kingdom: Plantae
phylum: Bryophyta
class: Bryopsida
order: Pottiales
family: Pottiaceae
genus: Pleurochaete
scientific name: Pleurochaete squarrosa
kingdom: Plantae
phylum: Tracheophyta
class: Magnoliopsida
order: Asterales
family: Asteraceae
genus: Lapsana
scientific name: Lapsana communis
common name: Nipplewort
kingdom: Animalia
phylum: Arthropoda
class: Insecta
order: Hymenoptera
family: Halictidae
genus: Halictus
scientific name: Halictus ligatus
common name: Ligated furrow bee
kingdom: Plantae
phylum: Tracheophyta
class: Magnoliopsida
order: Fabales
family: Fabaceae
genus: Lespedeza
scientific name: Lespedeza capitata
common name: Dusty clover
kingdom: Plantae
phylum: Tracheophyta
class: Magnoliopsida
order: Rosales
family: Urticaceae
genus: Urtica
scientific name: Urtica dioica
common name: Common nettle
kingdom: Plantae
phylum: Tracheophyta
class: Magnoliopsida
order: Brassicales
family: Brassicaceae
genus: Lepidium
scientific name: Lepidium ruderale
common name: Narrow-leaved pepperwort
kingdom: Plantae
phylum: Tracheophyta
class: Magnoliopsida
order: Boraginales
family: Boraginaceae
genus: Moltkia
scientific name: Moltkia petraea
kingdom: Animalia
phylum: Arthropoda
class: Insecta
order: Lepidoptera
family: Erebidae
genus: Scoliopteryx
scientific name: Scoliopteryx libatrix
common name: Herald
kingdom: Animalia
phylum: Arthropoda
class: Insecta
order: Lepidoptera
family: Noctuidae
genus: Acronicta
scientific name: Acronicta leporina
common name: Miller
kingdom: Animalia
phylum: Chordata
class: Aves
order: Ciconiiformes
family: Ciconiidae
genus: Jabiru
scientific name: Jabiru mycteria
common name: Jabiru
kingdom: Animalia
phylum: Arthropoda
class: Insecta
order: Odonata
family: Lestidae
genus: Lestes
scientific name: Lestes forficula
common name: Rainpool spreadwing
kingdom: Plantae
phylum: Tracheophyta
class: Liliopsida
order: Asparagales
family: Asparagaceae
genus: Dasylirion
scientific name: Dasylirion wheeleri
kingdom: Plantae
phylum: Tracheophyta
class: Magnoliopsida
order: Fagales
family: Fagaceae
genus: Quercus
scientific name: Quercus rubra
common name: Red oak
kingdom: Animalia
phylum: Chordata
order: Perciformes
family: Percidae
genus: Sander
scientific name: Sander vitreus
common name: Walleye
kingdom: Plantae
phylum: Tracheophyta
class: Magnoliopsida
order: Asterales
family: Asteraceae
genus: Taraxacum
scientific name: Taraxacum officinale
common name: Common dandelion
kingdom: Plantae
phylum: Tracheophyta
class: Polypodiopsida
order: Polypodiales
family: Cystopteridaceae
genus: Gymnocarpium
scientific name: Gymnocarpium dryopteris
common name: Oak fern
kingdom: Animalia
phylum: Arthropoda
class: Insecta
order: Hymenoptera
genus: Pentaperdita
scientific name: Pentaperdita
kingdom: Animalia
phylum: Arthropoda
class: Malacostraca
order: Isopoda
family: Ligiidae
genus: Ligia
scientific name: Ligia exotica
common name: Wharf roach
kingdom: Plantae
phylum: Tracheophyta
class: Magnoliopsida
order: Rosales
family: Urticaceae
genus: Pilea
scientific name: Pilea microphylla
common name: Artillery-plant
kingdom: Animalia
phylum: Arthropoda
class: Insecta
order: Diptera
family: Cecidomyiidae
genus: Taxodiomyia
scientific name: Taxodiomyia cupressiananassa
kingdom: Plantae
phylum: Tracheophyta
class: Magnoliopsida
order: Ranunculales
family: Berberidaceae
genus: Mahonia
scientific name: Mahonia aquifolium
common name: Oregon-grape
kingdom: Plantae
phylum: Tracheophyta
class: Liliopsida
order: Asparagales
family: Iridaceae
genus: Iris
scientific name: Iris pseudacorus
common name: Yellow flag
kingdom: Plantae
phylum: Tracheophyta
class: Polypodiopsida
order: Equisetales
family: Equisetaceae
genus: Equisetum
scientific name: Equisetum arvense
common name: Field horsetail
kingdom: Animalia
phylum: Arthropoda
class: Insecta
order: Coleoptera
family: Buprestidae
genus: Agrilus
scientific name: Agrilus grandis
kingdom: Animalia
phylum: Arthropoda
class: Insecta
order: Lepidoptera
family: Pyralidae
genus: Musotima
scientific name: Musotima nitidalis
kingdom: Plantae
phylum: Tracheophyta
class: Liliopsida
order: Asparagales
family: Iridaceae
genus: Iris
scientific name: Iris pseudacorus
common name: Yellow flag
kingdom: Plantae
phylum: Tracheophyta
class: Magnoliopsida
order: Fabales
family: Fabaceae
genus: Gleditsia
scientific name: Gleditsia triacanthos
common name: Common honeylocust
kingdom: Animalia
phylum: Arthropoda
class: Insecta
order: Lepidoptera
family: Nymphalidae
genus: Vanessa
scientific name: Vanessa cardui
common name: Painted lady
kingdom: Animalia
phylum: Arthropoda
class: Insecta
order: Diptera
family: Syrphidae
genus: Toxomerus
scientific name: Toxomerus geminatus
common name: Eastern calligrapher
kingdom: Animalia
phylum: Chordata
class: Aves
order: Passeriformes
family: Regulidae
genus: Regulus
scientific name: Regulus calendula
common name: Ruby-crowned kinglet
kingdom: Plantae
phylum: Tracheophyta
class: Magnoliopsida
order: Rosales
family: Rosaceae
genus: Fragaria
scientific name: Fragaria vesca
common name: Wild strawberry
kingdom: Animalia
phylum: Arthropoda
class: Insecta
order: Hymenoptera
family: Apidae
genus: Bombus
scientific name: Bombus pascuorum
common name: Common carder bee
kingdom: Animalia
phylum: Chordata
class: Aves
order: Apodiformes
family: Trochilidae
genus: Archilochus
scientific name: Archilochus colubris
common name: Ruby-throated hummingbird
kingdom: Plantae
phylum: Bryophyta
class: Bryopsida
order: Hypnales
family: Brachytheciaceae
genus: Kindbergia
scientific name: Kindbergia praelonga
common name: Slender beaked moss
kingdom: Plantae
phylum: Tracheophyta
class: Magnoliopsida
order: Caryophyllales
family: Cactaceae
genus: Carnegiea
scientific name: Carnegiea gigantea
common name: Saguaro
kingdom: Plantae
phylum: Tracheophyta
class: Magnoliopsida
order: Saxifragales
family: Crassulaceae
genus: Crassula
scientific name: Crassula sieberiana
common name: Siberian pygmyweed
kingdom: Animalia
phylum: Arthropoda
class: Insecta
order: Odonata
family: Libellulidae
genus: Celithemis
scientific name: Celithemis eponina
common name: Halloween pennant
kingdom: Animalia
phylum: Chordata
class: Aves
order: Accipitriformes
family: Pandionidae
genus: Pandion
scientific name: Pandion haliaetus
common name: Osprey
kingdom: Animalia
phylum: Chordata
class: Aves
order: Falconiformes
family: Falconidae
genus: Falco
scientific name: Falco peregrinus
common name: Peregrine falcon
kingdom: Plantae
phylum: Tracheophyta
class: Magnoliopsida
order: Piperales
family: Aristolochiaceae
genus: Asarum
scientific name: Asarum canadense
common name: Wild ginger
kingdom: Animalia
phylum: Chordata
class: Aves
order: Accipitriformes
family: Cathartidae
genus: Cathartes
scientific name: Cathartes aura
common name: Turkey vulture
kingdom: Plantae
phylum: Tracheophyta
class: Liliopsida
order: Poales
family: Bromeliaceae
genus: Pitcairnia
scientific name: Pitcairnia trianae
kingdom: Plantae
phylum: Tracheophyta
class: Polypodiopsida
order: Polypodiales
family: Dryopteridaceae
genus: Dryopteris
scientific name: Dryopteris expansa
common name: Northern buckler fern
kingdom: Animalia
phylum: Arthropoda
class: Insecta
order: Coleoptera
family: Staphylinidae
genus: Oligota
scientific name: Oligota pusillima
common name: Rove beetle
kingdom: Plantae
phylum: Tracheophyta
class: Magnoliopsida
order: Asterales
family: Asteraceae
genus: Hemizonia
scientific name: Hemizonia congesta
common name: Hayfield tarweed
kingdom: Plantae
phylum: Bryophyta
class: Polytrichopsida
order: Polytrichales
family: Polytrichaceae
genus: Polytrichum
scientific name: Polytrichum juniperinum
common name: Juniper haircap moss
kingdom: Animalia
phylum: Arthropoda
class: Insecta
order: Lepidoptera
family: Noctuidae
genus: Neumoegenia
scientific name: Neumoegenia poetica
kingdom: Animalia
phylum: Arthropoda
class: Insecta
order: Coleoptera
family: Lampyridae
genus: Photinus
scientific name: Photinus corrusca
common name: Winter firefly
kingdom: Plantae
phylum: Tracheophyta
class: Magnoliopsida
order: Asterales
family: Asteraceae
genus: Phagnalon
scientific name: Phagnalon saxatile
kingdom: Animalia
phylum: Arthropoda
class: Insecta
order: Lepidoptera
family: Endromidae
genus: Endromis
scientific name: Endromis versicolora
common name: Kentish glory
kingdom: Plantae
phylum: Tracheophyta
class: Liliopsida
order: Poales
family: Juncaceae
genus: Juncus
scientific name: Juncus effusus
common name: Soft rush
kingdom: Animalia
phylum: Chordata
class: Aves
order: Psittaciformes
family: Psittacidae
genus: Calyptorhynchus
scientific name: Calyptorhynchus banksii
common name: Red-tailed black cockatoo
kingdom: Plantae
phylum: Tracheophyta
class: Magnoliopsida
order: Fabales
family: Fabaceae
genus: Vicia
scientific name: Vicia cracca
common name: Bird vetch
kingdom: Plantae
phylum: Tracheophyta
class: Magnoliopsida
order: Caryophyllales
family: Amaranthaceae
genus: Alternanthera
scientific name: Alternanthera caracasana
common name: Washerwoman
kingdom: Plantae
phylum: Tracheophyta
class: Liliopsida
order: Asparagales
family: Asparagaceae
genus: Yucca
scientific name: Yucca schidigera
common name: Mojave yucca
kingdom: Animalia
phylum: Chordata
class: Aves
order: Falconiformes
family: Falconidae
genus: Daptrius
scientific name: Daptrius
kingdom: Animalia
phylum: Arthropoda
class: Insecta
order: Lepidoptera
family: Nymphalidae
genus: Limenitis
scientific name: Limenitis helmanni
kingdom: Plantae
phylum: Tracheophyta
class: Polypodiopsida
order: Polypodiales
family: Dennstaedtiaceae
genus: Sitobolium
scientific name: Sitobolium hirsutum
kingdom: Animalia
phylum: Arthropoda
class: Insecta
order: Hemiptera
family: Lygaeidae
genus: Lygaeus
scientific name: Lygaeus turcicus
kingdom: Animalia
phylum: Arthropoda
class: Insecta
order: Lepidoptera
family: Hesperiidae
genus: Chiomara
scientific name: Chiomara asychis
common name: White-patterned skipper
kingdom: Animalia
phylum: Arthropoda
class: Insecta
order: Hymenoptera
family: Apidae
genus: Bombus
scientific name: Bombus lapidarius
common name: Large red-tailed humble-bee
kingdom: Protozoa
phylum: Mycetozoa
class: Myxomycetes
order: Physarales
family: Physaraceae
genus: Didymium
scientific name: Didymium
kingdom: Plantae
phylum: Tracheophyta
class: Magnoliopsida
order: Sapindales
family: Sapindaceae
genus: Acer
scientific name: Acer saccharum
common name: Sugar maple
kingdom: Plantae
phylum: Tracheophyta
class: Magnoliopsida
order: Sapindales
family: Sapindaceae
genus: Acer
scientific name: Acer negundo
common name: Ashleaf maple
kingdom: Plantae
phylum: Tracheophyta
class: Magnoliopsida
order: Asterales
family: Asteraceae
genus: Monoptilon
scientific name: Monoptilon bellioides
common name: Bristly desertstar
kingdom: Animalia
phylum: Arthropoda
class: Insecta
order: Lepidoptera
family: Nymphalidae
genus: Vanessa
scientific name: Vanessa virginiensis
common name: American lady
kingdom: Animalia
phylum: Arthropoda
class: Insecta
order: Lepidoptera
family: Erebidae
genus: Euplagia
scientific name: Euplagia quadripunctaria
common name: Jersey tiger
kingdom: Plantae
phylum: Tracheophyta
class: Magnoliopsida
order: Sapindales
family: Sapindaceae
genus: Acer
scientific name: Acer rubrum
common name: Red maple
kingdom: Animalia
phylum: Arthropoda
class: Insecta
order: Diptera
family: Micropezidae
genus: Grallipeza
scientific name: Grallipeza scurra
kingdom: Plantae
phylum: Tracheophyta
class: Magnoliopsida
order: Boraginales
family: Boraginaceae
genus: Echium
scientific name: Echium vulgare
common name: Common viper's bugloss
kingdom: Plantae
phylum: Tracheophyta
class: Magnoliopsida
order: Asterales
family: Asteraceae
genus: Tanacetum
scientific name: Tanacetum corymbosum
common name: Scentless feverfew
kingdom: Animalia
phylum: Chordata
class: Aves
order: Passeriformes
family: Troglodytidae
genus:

------------

* **Requirement**: Give the lines from the one containing "genus: Euplagia" through the one containing "genus: Grallipeza" as a Markdown table, with a Row column holding each line's number in order and a Text column holding the line itself. Leave out any blank lines.

* **Result**:
| Row | Text |
|---|---|
| 1 | genus: Euplagia |
| 2 | scientific name: Euplagia quadripunctaria |
| 3 | common name: Jersey tiger |
| 4 | kingdom: Plantae |
| 5 | phylum: Tracheophyta |
| 6 | class: Magnoliopsida |
| 7 | order: Sapindales |
| 8 | family: Sapindaceae |
| 9 | genus: Acer |
| 10 | scientific name: Acer rubrum |
| 11 | common name: Red maple |
| 12 | kingdom: Animalia |
| 13 | phylum: Arthropoda |
| 14 | class: Insecta |
| 15 | order: Diptera |
| 16 | family: Micropezidae |
| 17 | genus: Grallipeza |